Уже в первое десятилетие после установки памятника часть бронзовых украшений Румянцевского обелиска украли, а его некоторые составные элементы повредили. В 1809 году реставрацией памятника занимался архитектор А.Н. Воронихин. Исчезнувшие детали заново отлил из меди мастер Екимов.
Освободившееся место, где ранее располагался обелиск «Румянцева победам», занял памятник «Марсу российскому» – генералисимусу А.В. Суворову. Одновременно с этим на западной кромке Марсова поля завершилось строительство впечатляющего архитектурного ансамбля – казарм лейб-гвардии Павловского полка.
Регулярные воинские красочные парады во все времена привлекали множество зрителей, кои в иные обычные дни не жаловали самого Марсова поля. Покрытое мелким песком и многолетней лежалой пылью, оно при сильных порывах ветра в одночасье превращалось «в бурю в пустыне» и полностью скрывалось «в тучах песка».
Художники конца XVIII – начала XIX столетия любили изображать жанровые эпизоды экзерциции отдельных групп солдат и величественные сцены торжественных майских парадов на Марсовом поле знаменитых гвардейских полков столичного гарнизона. Наиболее известной считается картина художника Григория Григорьевича Чернецова «Парад на Царицыном лугу», документально изобразившего многотысячные воинские соединения, построенные для парада на Марсовом поле, и зрителей, приглашенных на очередное торжество, – российских сановников, дипломатов, военачальников и отдельных представителей высшего столичного общества. На переднем плане своего полотна художник изобразил группу знаменитых русских литераторов – И.А. Крылова, В.А. Жуковского, Н.И. Гне дича и А.С. Пушкина.
Свои впечатления от зрелища знаменитых майских парадов на Марсовом поле Александр Сергеевич не преминул с восторгом передать своим читателям во вступлении к «Медному всаднику»:
Военные парады всегда проходили в строгих рамках распорядка и утвержденного царем ритуала. Полагаю, читателям будет интересно ознакомиться с традиционными майскими военными парадами, подробно описанных в мемуарах и дневниках нескольких поколений коренных петербуржцев и иностранцев – гостей столицы.
В 1846 году жена английского посла леди Блумфилд после посещения очередного майского парада восторженно писала в своем дневнике: «Я видела чудное зрелище: Император Николай делал смотр 40 тысячам войска на Марсовом поле. День был прекрасный и ясный, и у меня было отличное место у окна, во дворце принца Ольденбургского.

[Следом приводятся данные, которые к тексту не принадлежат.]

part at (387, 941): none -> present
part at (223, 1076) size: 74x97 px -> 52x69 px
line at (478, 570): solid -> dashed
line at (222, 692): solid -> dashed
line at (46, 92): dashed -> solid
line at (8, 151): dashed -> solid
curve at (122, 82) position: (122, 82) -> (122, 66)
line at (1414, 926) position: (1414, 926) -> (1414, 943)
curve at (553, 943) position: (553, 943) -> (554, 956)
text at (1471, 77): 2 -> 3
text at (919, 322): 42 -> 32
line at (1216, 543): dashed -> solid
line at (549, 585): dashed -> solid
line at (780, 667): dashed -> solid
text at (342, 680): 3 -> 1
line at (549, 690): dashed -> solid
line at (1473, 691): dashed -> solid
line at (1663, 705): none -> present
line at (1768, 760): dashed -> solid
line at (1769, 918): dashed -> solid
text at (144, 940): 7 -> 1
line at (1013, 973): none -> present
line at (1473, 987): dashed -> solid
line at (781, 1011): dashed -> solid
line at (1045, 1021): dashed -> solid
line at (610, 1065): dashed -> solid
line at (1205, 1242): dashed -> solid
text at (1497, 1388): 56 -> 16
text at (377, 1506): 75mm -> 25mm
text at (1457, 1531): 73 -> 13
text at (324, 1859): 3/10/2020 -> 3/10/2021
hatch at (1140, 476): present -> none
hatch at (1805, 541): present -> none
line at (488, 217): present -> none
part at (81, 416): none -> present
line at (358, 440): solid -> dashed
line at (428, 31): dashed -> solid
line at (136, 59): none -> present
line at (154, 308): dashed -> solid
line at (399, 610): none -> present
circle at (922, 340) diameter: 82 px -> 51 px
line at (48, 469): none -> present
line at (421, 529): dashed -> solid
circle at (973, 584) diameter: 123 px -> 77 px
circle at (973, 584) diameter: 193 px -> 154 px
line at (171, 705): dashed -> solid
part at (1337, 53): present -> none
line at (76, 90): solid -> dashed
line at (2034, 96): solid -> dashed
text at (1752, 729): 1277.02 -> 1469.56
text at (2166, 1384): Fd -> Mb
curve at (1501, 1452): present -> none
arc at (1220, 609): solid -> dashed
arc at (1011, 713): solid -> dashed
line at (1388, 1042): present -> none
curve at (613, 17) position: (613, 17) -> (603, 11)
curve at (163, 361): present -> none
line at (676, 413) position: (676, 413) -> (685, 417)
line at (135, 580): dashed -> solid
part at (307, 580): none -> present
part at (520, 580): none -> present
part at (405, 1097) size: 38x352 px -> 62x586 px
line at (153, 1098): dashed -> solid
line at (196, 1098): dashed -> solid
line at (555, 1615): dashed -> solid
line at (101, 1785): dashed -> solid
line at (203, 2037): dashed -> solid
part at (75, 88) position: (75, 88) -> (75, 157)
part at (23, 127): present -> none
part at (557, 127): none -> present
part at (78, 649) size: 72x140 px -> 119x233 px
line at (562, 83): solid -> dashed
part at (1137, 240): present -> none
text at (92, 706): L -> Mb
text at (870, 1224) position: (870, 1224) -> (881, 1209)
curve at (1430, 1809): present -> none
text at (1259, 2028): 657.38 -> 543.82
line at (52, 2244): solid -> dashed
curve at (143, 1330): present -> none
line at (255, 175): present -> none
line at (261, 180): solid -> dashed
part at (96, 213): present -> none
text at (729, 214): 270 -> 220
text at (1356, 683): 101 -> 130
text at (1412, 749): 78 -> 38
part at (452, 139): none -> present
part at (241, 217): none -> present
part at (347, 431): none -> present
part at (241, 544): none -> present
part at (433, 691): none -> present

В час дня все войска выстроились и государь со свитой, в состав которой вошли все военные дипломатического корпуса, и мой муж в том числе, подъехал верхом к строю; войска закричали „Ура!“ и звук такого множества голосов потрясал воздух. Государь тогда подъехал к Летнему саду и все войска дефилировали перед ним: сперва легкая артиллерия, затем пехота, за нею кавалерия, сопровождаемая тяжелой артиллерией…
Ровное волнение штыков походило на колышущееся поле ржи под легким ветерком, а яркий блеск касок и яркие цвета мундиров кавалерии рябили в глазах».
Ритуал майских парадов сохранился до начала ХХ столетия. Полвека спустя офицер русской гвардии, а позже генерал-лейтенант советской армии граф А.А. Игнатьев, сохранивший в банках Франции для СССР 225 миллионов рублей золотом, принадлежащих России, и автор известных воспоминаний «Пятьдесят лет в строю», так описал военный парад в начале ХХ века на Марсовом поле: «Заключительным аккордом зимнего военного сезона в Петербурге являлся майский парад, не производившийся со времен Александра II и возобновившийся с первого же года царствования Николая II.
Мне довелось его видеть, будучи еще камер-пажом императрицы, из царской ложи на Марсовом поле, расположенной близ Летнего сада. Позади этой ложи, вдоль канавки, строились открытые трибуны во всю длину поля для зрителей, доступные из-за высокой цены на места только людям с хорошим достатком, главным образом дамам, желающим пощеголять весенними туалетами последней парижской моды.
После объезда войск царь остановился перед царской ложей, имея за спиной и несколько сбоку только трубача из собственного конвоя – в алом чекмене, на сером коне. Две алые полоски двух казачьих сотен конвоя открывали прохождение войск. Командовавший ими полковник барон Мейендорф, отпустивший красивую седеющую бороду и подражавший всем ухватам природного казака, лихо, во всю прыть, заезжал после прохождения и опускал перед царем свою красивую казачью шашку.